Task statement.
Reproduce all the data exactly, without pictures.

Data provided.
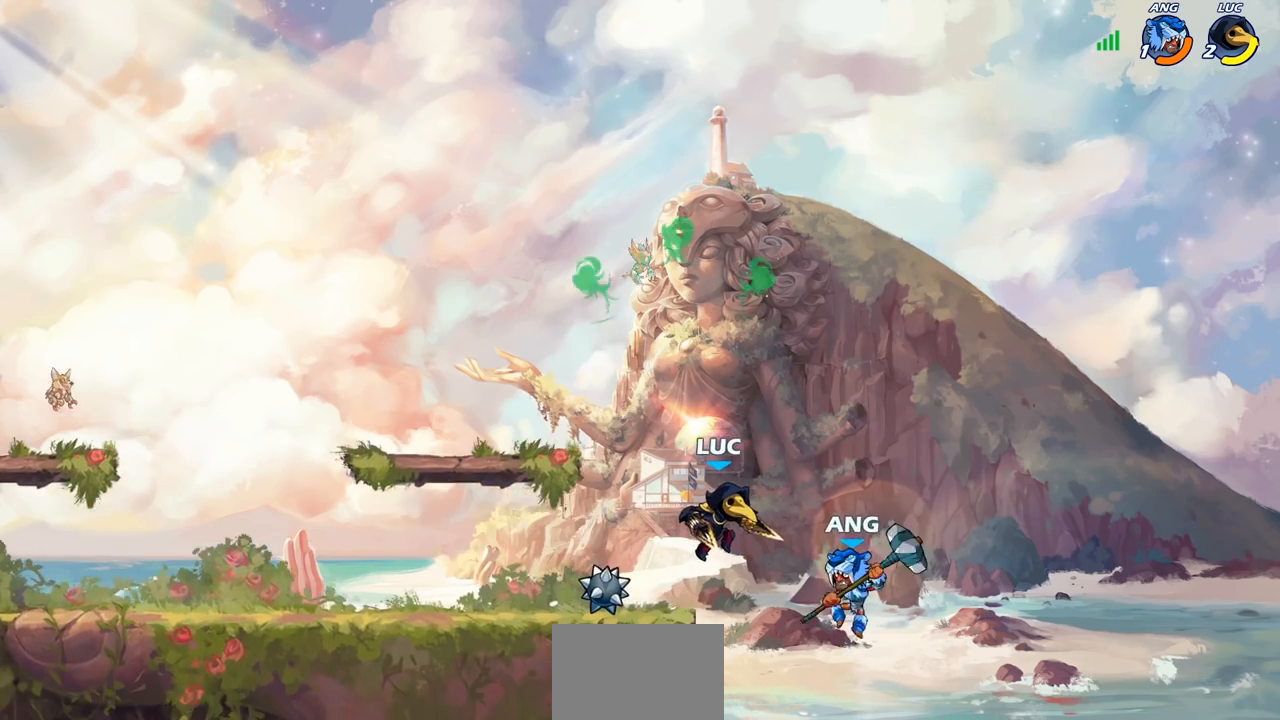
{"buttons": [], "left_stick": "center", "right_stick": "center", "events": [[17, "left_stick", "right"], [67, "SQUARE", "down"], [133, "left_stick", "center"], [150, "SQUARE", "up"]]}
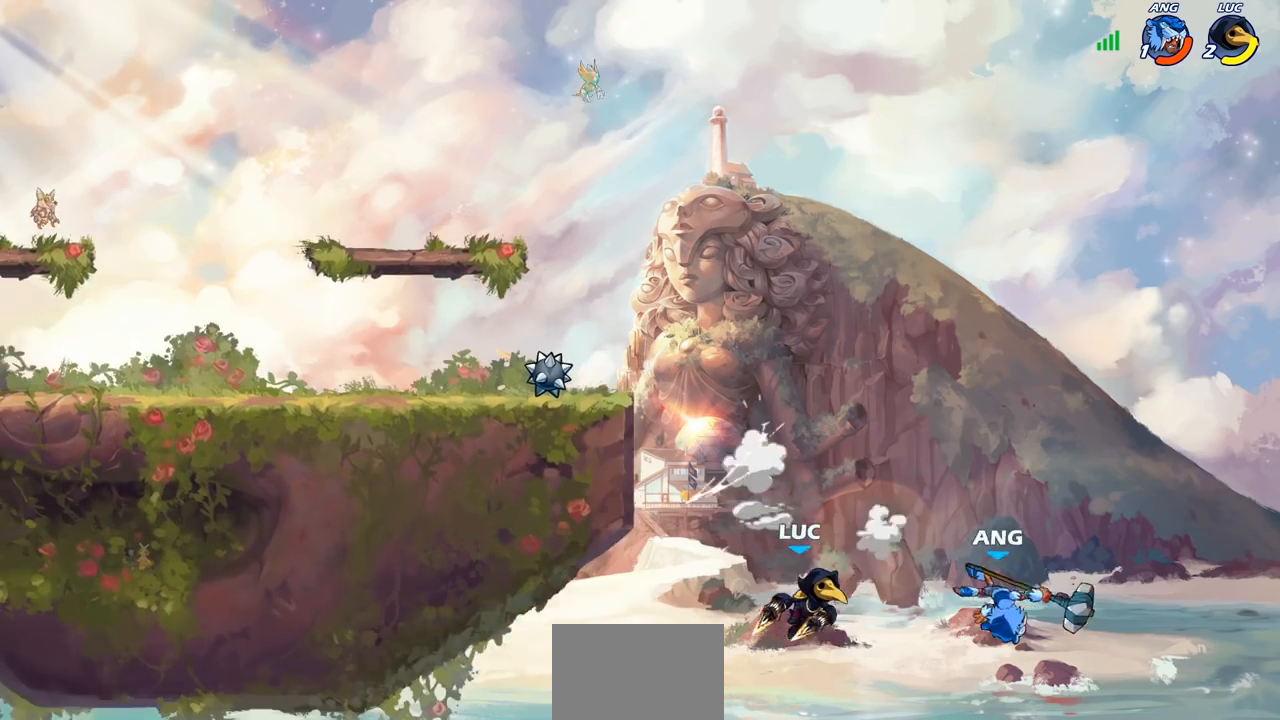
{"buttons": [], "left_stick": "left", "right_stick": "center", "events": [[100, "left_stick", "left"], [133, "CROSS", "down"], [300, "CROSS", "up"]]}
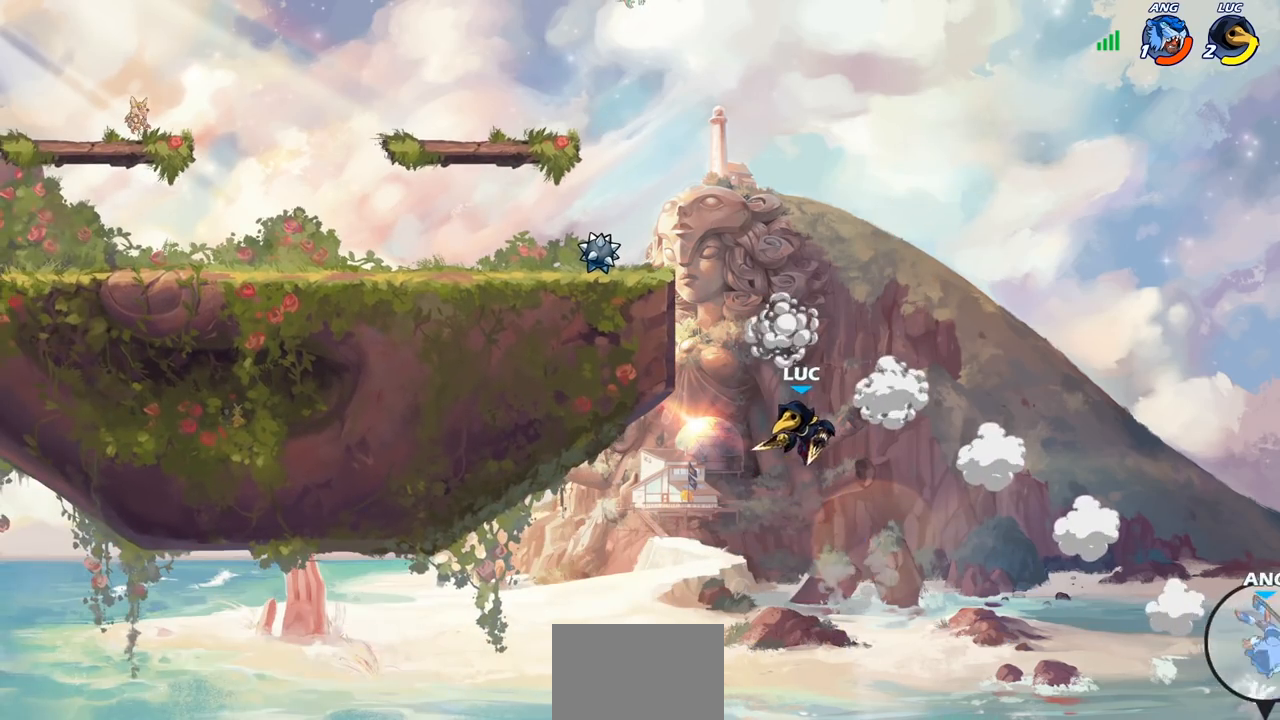
{"buttons": ["R1"], "left_stick": "down-right", "right_stick": "center", "events": [[133, "CROSS", "down"], [317, "CROSS", "up"], [383, "left_stick", "up-right"], [483, "R1", "down"], [483, "left_stick", "down-right"]]}
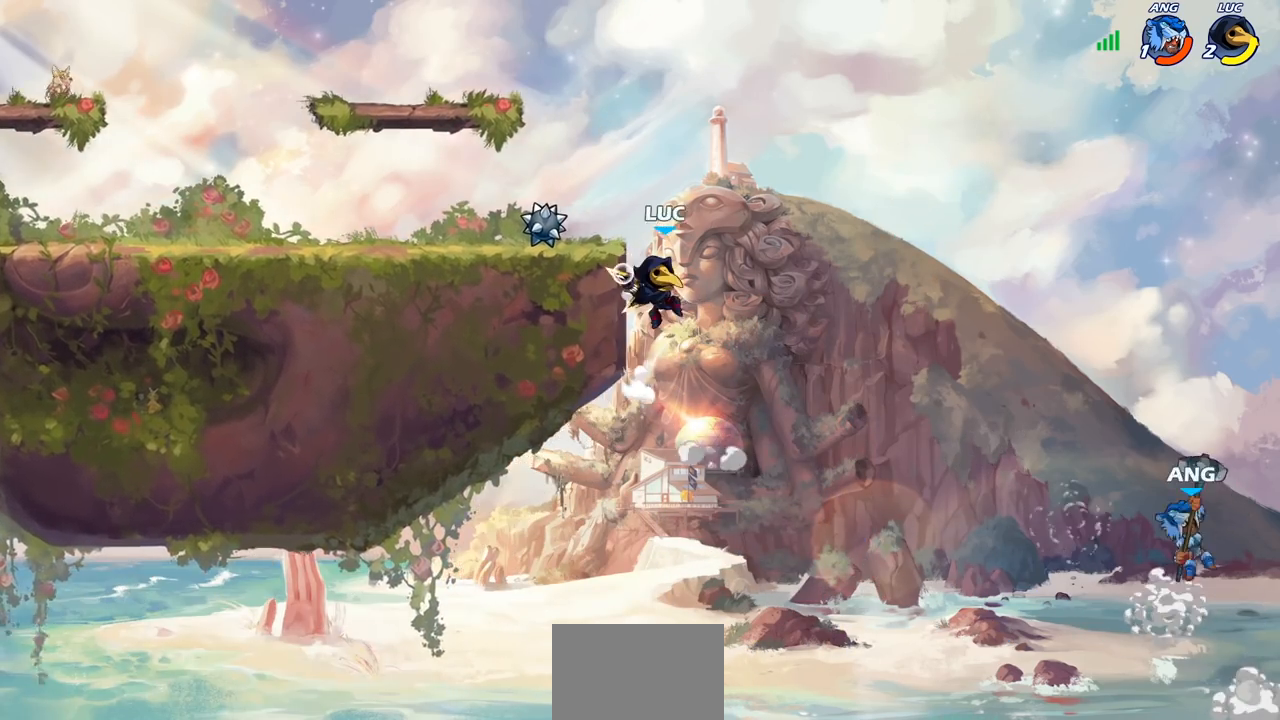
{"buttons": ["CROSS"], "left_stick": "left", "right_stick": "center", "events": [[33, "R1", "up"], [67, "left_stick", "center"], [467, "CROSS", "down"], [467, "left_stick", "left"]]}
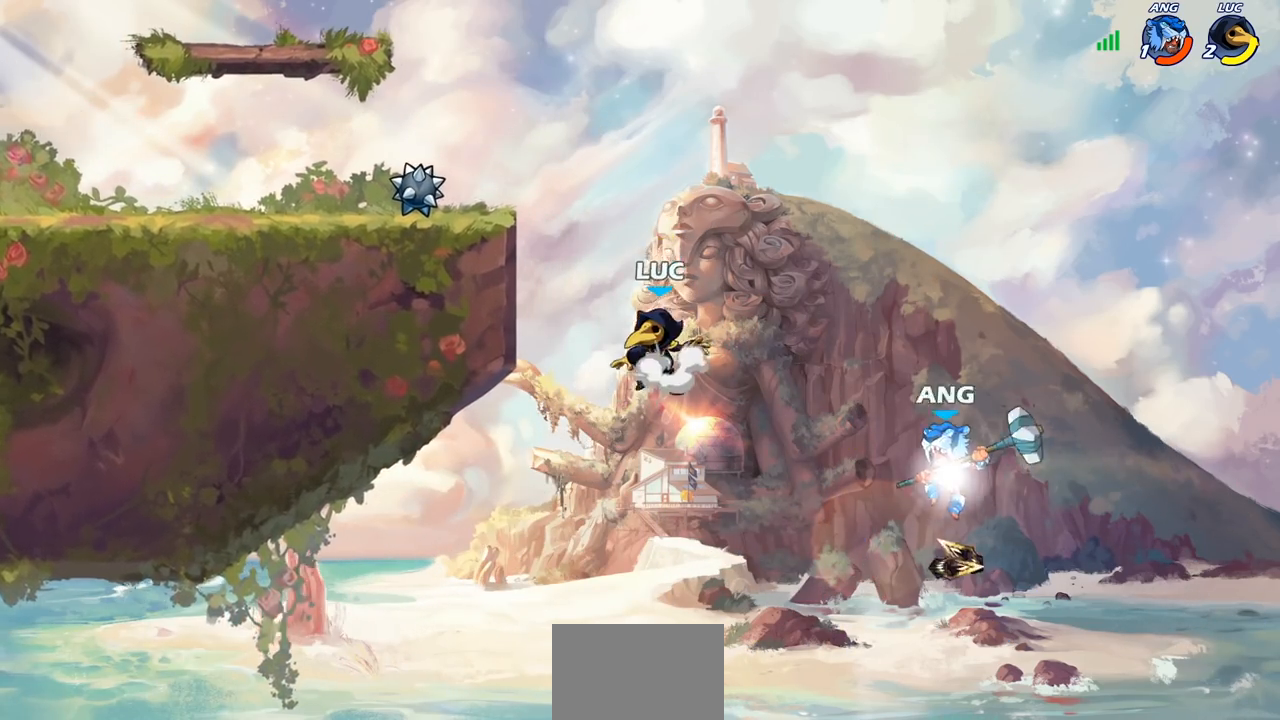
{"buttons": [], "left_stick": "up-right", "right_stick": "center", "events": [[167, "CROSS", "up"], [267, "left_stick", "up-left"], [383, "left_stick", "up-right"]]}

Your response.
{"buttons": [], "left_stick": "center", "right_stick": "center", "events": [[17, "left_stick", "right"], [67, "SQUARE", "down"], [133, "left_stick", "center"], [150, "SQUARE", "up"]]}
{"buttons": [], "left_stick": "left", "right_stick": "center", "events": [[100, "left_stick", "left"], [133, "CROSS", "down"], [300, "CROSS", "up"]]}
{"buttons": ["R1"], "left_stick": "down-right", "right_stick": "center", "events": [[133, "CROSS", "down"], [317, "CROSS", "up"], [383, "left_stick", "up-right"], [483, "R1", "down"], [483, "left_stick", "down-right"]]}
{"buttons": ["CROSS"], "left_stick": "left", "right_stick": "center", "events": [[33, "R1", "up"], [67, "left_stick", "center"], [467, "CROSS", "down"], [467, "left_stick", "left"]]}
{"buttons": [], "left_stick": "up-right", "right_stick": "center", "events": [[167, "CROSS", "up"], [267, "left_stick", "up-left"], [383, "left_stick", "up-right"]]}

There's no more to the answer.